-- Text --
I try to create an atmosphere where everybody in the audience is in on the secret. Like I say, it behooves me to have musicians who can be really entertaining or else you’re just sitting and watching a guitar player all night.
Rick: That’s interesting because it’s not like you’re really trying to show off technique. You’re really trying to be melodic and you’re trying to entertain and I think that’s really the key to what you’ve done here.
Steve: Vai: Well, thank you. I’ve read a lot of things about me that are true [Both laughing] and some that I think where they missed the mark. For my whole career, I’ve always felt that it was important to have…it’s been always my desire to be technically proficient, but to also charge the music with emotional investment, you know?
Rick: Yes, sir.
Steve: Vai: And it’s my feeling, that I’ve always wanted it all and those two things walk hand in hand. To make a very powerful musical statement, the two elements you need is one, the technical side. How are you gonna express your ideas unless you have a command over your instrument?
Steve: Vai: And the other is, you have to have an emotional investment. You have to make what you’re playing sound like a piece of music that is attractive and seductive.
Rick: Yeah, yeah. Seductive’s a great word.
Steve: Vai: Seductive in any realm of emotion that you’re choosing to fire it with.
Rick: Were there any special moments of spontaneity that occurred while you were playing at The State that stand out for you?

Saved entries:
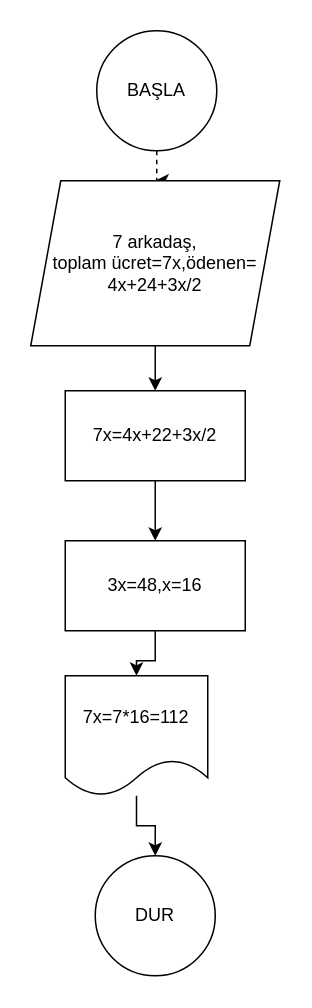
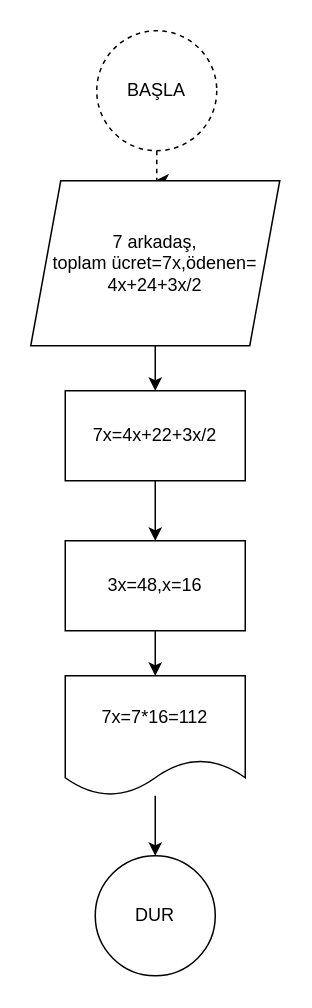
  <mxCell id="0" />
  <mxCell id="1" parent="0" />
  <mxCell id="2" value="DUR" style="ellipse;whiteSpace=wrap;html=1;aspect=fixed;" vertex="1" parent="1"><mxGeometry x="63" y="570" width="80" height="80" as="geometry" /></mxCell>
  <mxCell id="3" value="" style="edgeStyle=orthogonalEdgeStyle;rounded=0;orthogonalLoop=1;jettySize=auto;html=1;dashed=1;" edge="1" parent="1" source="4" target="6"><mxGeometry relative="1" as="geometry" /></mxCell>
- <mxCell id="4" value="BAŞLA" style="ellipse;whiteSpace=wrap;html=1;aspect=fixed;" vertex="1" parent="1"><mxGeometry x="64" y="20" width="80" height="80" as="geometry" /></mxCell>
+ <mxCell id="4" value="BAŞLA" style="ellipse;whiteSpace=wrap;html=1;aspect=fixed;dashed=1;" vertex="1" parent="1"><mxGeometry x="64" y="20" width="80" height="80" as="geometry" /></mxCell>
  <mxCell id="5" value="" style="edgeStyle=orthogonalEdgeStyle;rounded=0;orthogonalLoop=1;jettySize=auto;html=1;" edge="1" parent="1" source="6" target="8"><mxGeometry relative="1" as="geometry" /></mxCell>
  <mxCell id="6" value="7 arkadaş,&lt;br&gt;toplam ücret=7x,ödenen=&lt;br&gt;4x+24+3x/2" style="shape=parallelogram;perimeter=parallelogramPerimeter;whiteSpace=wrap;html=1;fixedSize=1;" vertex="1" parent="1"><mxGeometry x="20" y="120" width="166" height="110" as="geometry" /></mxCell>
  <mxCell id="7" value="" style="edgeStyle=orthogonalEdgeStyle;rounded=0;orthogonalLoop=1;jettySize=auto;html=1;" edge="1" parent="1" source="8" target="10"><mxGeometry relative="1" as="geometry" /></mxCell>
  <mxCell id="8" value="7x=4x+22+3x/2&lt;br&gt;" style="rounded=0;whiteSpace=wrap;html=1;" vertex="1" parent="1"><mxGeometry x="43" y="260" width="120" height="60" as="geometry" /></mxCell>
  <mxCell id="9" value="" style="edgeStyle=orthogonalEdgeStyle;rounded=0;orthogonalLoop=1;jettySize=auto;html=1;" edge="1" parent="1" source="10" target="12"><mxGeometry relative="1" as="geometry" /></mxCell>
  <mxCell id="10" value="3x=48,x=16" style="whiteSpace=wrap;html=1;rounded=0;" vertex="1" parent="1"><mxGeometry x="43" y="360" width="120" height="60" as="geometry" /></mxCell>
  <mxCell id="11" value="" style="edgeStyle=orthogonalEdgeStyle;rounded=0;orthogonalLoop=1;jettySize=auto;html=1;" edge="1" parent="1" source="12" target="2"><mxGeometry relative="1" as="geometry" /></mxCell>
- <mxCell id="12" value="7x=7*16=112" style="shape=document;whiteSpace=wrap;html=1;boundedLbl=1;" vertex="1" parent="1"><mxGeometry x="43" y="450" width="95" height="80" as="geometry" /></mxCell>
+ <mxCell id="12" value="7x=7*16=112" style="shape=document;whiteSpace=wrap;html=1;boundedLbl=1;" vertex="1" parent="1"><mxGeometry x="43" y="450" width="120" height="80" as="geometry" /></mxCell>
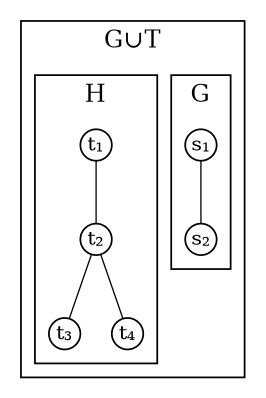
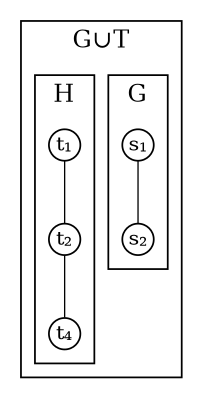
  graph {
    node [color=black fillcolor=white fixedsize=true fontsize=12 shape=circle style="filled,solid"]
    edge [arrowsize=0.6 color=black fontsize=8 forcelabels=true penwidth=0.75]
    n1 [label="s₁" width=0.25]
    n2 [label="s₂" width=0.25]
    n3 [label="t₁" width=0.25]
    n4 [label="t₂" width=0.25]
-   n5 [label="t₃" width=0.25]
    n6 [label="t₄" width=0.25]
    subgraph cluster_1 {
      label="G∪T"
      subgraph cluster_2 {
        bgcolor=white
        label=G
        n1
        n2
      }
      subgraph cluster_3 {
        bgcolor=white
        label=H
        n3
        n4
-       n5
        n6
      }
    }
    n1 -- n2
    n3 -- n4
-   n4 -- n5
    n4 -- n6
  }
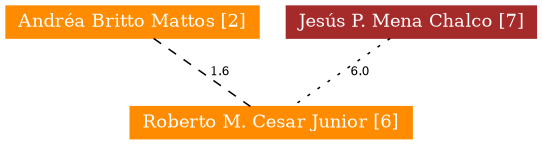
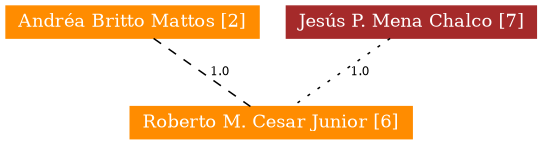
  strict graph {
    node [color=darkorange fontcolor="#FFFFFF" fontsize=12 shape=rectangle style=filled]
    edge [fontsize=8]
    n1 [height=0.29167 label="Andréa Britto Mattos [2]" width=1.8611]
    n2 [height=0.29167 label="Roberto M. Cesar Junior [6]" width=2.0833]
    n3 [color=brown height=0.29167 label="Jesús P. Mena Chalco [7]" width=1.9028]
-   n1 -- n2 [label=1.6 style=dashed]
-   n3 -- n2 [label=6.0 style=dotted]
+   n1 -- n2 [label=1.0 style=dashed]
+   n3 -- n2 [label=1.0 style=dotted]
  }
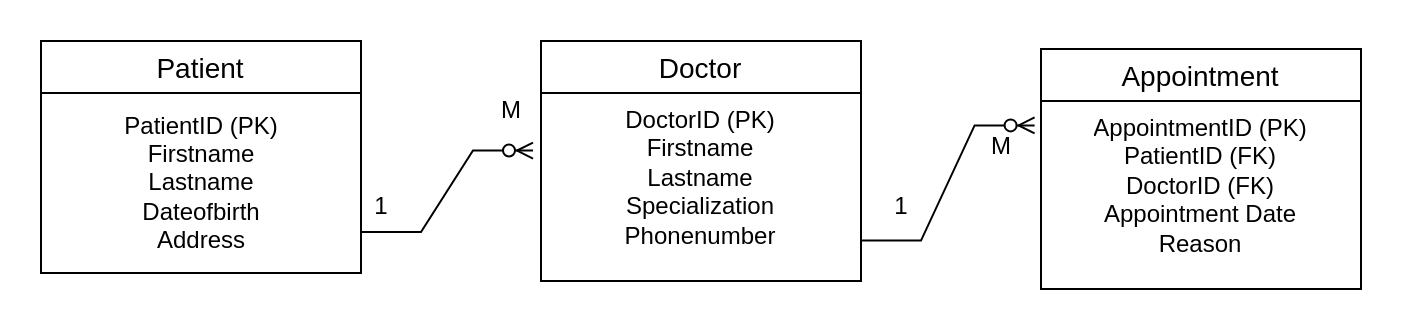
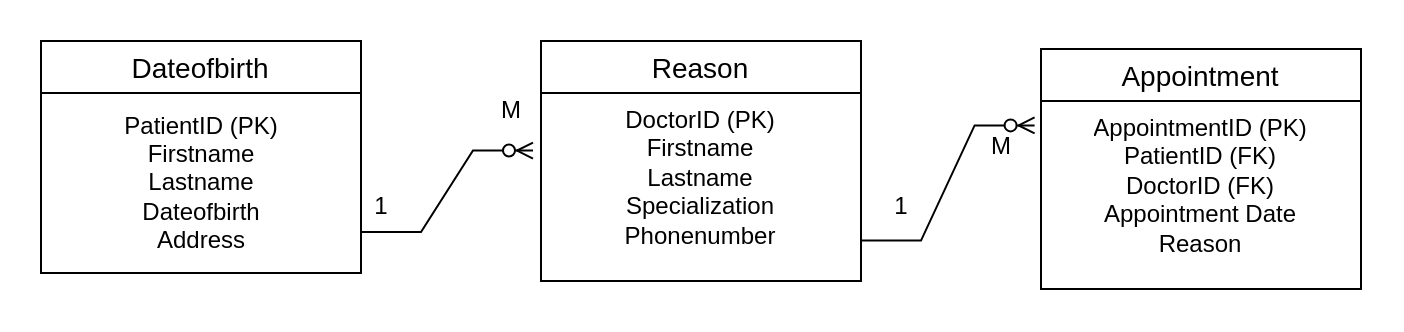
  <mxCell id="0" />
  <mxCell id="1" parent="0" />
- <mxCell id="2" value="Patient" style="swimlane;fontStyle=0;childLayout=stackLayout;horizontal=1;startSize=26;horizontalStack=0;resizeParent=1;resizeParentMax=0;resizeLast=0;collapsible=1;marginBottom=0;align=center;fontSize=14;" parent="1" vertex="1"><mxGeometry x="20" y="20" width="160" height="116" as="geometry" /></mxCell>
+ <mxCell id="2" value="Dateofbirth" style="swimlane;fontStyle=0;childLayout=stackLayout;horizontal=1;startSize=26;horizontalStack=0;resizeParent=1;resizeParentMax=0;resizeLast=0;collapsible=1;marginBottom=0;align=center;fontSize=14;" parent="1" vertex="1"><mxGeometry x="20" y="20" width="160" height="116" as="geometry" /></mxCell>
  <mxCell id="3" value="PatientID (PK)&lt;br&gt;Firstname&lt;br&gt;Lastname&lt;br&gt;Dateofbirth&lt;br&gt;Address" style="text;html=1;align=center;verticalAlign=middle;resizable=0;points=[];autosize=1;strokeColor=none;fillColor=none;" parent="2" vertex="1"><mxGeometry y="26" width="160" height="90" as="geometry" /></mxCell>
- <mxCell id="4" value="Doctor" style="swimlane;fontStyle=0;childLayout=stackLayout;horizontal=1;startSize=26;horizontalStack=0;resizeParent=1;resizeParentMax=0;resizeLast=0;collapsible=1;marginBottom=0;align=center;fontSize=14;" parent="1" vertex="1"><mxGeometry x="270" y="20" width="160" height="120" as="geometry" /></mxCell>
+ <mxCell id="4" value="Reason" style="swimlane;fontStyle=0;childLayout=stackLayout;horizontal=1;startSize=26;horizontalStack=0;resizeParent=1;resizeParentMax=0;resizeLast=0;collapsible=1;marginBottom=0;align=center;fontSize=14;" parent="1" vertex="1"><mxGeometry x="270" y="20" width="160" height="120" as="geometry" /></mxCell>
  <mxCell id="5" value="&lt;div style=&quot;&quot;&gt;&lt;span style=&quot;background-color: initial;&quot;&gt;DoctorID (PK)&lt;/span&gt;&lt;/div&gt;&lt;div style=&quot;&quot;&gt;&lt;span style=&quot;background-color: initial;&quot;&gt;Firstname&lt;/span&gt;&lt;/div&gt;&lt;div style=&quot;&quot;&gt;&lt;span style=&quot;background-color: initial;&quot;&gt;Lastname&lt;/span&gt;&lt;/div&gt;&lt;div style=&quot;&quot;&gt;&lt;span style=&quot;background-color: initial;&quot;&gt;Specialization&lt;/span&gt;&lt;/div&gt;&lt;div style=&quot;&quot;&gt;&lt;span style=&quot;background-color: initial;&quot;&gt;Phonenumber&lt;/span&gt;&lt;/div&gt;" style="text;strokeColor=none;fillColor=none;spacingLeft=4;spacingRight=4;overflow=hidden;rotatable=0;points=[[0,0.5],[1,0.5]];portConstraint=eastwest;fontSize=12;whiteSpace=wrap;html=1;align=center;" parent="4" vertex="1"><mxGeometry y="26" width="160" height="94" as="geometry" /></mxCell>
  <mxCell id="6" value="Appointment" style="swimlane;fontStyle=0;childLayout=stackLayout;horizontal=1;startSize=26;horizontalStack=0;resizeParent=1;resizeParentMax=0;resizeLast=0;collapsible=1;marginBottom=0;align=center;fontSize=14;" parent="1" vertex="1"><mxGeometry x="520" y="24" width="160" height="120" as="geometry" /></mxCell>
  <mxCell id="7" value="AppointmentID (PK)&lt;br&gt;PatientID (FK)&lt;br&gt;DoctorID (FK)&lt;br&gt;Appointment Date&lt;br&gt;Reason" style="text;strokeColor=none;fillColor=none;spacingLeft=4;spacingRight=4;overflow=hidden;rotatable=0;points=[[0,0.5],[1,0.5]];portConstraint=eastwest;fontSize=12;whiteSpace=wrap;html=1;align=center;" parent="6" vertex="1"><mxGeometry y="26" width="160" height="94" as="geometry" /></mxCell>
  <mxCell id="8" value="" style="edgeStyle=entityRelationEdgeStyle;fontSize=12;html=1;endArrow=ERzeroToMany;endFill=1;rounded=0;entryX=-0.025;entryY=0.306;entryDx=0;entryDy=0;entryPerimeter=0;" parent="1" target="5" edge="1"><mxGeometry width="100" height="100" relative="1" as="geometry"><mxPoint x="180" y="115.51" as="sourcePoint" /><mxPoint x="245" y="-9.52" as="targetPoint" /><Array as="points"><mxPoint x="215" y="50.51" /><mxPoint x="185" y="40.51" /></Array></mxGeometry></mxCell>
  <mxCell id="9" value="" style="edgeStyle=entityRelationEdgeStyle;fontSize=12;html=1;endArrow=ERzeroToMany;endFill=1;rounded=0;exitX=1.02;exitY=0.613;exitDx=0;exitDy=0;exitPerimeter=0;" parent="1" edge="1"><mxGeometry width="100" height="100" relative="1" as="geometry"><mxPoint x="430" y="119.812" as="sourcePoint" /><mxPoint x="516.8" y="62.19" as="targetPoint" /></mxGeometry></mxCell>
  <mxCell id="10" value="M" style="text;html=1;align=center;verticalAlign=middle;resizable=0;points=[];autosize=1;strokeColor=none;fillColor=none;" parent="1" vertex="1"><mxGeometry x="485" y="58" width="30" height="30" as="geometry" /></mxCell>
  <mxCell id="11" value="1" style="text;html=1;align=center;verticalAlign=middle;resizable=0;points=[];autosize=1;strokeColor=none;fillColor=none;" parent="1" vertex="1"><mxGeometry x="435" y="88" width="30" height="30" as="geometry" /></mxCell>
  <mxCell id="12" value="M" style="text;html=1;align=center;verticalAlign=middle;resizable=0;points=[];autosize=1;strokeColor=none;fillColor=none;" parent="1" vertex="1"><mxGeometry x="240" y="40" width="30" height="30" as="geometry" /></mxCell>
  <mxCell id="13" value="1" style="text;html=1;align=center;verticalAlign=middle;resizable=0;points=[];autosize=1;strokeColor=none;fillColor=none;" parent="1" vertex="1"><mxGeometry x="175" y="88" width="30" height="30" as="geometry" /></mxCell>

-- Set problem --
Quote each line spoken by Rick in the interview, in the order they appear.

-- Result --
1. "That's interesting because it's not like you're really trying to show off technique. You're really trying to be melodic and you're trying to entertain and I think that's really the key to what you've done here."
2. "Yes, sir."
3. "Yeah, yeah. Seductive's a great word."
4. "Were there any special moments of spontaneity that occurred while you were playing at The State that stand out for you?"